NATO and Russia agreed at the summit to begin working together toward developing a continentwide missile defense system.
“For the first time, NATO nations and Russia will be cooperating to defend themselves,” Rasmussen said of the new missile defense cooperation. “Our citizens in Europe will share enhanced security, and that is unprecedented.”
Cooperation on missile defense is an important stepping stone toward development of the overall security relationship with Russia, he said. “It could be a vehicle for even further practical cooperation and confidence-building in the years to come,” he said.
“This is simple logic,” he added. “Increasingly, we share many threats to our common security.” As examples, he cited terrorism, the growing narcotics trade, proliferation of weapons of mass destruction and piracy.
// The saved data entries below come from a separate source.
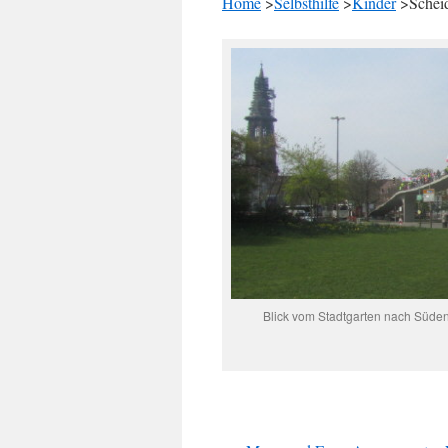
Home
>
Selbsthilfe
>
Kinder
>Scheid
Blick vom Stadtgarten nach Süde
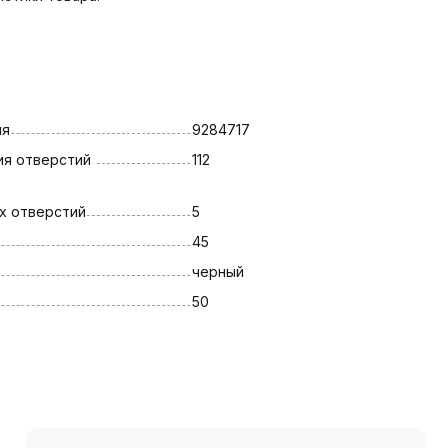
ля
9284717
я отверстий 
112
х отверстий
5
45
черный
50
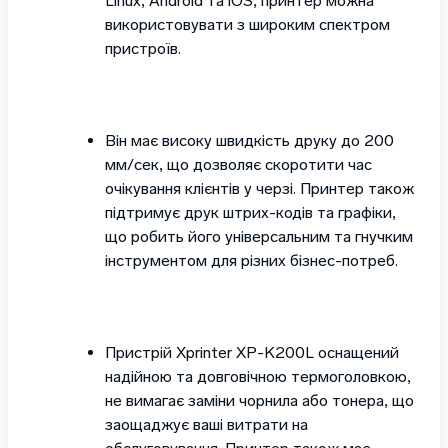
Linux, Android та iOS, принтер можна
використовувати з широким спектром
пристроїв.
Він має високу швидкість друку до 200
мм/сек, що дозволяє скоротити час
очікування клієнтів у черзі. Принтер також
підтримує друк штрих-кодів та графіки,
що робить його універсальним та гнучким
інструментом для різних бізнес-потреб.
Пристрій Xprinter XP-K200L оснащений
надійною та довговічною термоголовкою,
не вимагає заміни чорнила або тонера, що
заощаджує ваші витрати на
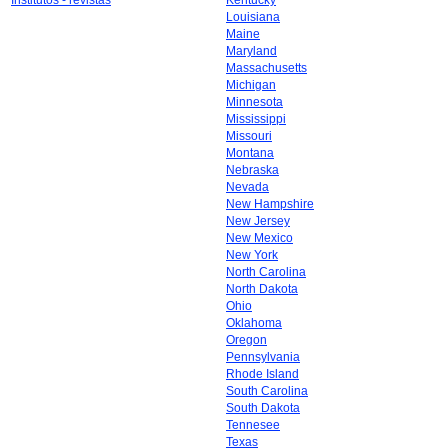
Institutos - revistas
Kentucky
Louisiana
Maine
Maryland
Massachusetts
Michigan
Minnesota
Mississippi
Missouri
Montana
Nebraska
Nevada
New Hampshire
New Jersey
New Mexico
New York
North Carolina
North Dakota
Ohio
Oklahoma
Oregon
Pennsylvania
Rhode Island
South Carolina
South Dakota
Tennesee
Texas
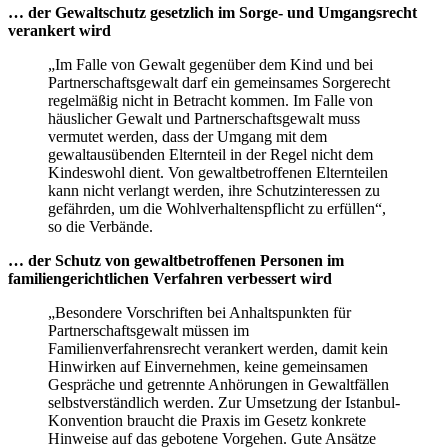
… der Gewaltschutz gesetzlich im Sorge- und Umgangsrecht
verankert wird
„Im Falle von Gewalt gegenüber dem Kind und bei
Partnerschaftsgewalt darf ein gemeinsames Sorgerecht
regelmäßig nicht in Betracht kommen. Im Falle von
häuslicher Gewalt und Partnerschaftsgewalt muss
vermutet werden, dass der Umgang mit dem
gewaltausübenden Elternteil in der Regel nicht dem
Kindeswohl dient. Von gewaltbetroffenen Elternteilen
kann nicht verlangt werden, ihre Schutzinteressen zu
gefährden, um die Wohlverhaltenspflicht zu erfüllen“,
so die Verbände.
… der Schutz von gewaltbetroffenen Personen im
familiengerichtlichen Verfahren verbessert wird
„Besondere Vorschriften bei Anhaltspunkten für
Partnerschaftsgewalt müssen im
Familienverfahrensrecht verankert werden, damit kein
Hinwirken auf Einvernehmen, keine gemeinsamen
Gespräche und getrennte Anhörungen in Gewaltfällen
selbstverständlich werden. Zur Umsetzung der Istanbul-
Konvention braucht die Praxis im Gesetz konkrete
Hinweise auf das gebotene Vorgehen. Gute Ansätze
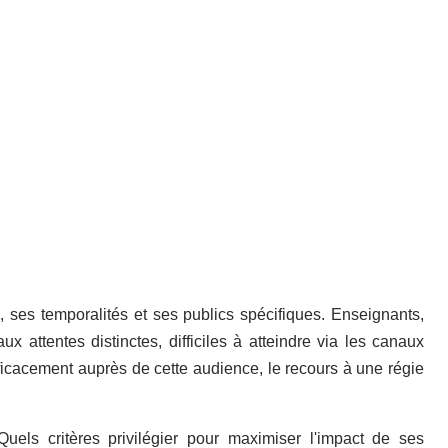
 ses temporalités et ses publics spécifiques. Enseignants,
ux attentes distinctes, difficiles à atteindre via les canaux
ficacement auprès de cette audience, le recours à une régie
Quels critères privilégier pour maximiser l'impact de ses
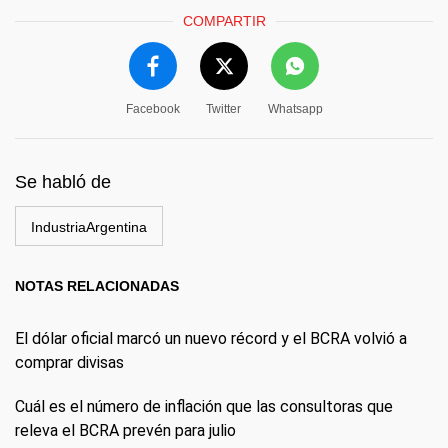
COMPARTIR
Facebook
Twitter
Whatsapp
Se habló de
IndustriaArgentina
NOTAS RELACIONADAS
El dólar oficial marcó un nuevo récord y el BCRA volvió a
comprar divisas
Cuál es el número de inflación que las consultoras que
releva el BCRA prevén para julio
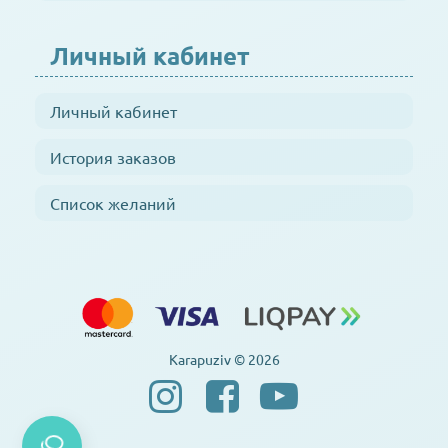
Личный кабинет
Личный кабинет
История заказов
Список желаний
Karapuziv © 2026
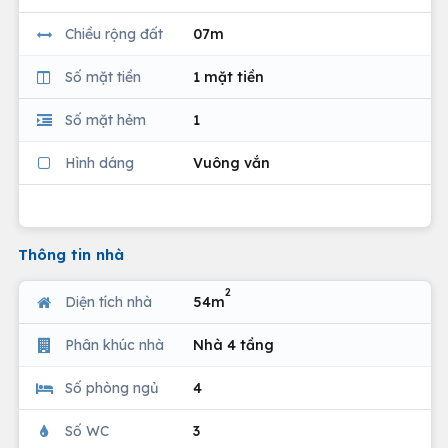
Chiều rộng đất
07m
Số mặt tiền
1 mặt tiền
Số mặt hẻm
1
Hình dáng
Vuông vắn
Thông tin nhà
2
Diện tích nhà
54m
Phân khúc nhà
Nhà 4 tầng
Số phòng ngủ
4
Số WC
3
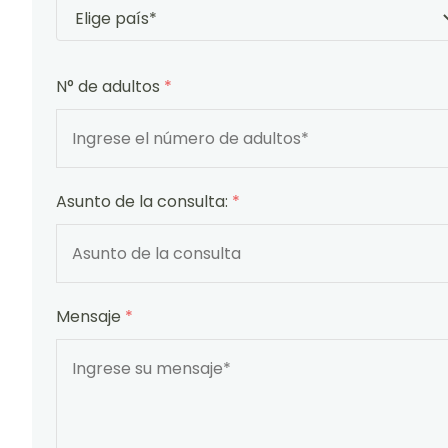
N° de adultos
*
Asunto de la consulta:
*
Mensaje
*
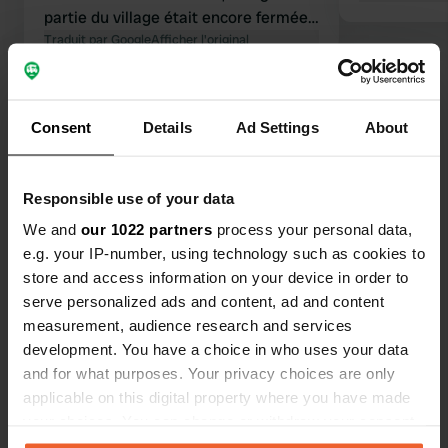
partie du village était encore fermée.
L'eau courante était coupée. Un peu
Traduit par Google
Afficher l'original
plus loin, on trouve des toilettes
publiques où l'on peut également se
Voir tous les 28 avis
procurer de l'eau du robinet, mais en
Consent
Details
Ad Settings
About
petite quantité. Le robinet principal
était toujours hors service.
Es-tu déjà venu ici ?
Responsible use of your data
We and
our 1022 partners
process your personal data,
e.g. your IP-number, using technology such as cookies to
store and access information on your device in order to
serve personalized ads and content, ad and content
Contact
measurement, audience research and services
development. You have a choice in who uses your data
Emplacement
and for what purposes. Your privacy choices are only
Rue Georges Girouy
applicable on this digital property where you have made
Copie
49260, Montreuil-Bellay, France
your choices. You can change or withdraw your consent
any time from the Cookie Declaration or by clicking on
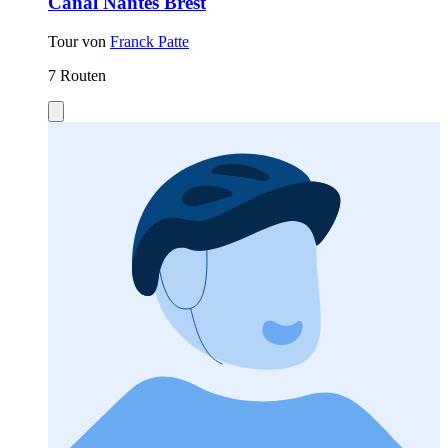
Canal Nantes Brest
Tour von
Franck Patte
7 Routen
The missile defense system will protect people in NATO-member nations and Russia against the growing missile threat, Rasmussen said. He recognized that more than 30 nations have or are seeking a missile capability. “This is a development we cannot ignore,” he said.
As NATO and Russia evaluate the best ways to cooperate in missile defense, Rasmussen said, NATO envisions “two independent but coordinated systems, working back to back.”
This will offer several benefits, he explained. It will promote information exchange, provide a wider picture of the skies over Europe and with it, improved protection of Russian as well as allied territories.
Rasmussen said NATO will offer Russia transparency about its system that provides assurance that it isn’t –- and can’t be -– directed at Russia.
Also, by maintaining two independent systems, he said, both NATO and Russia can avoid “outsourcing our security to one another.”
“NATO security is based on collective defense,” he said. “And I assume that Russia, as a strong and independent nation, also wants to be fully in control of its defense systems.”
Rasmussen said he looks forward to “constructive discussions with Russia in the months ahead” that will build on commitments made at Lisbon.
Meanwhile, the Russia parliament is considering ratification of the New START Treaty. President Barack Obama and Russian President Dmitry Medvedev signed the treaty in Prague in April, and the U.S. Senate ratified it last month.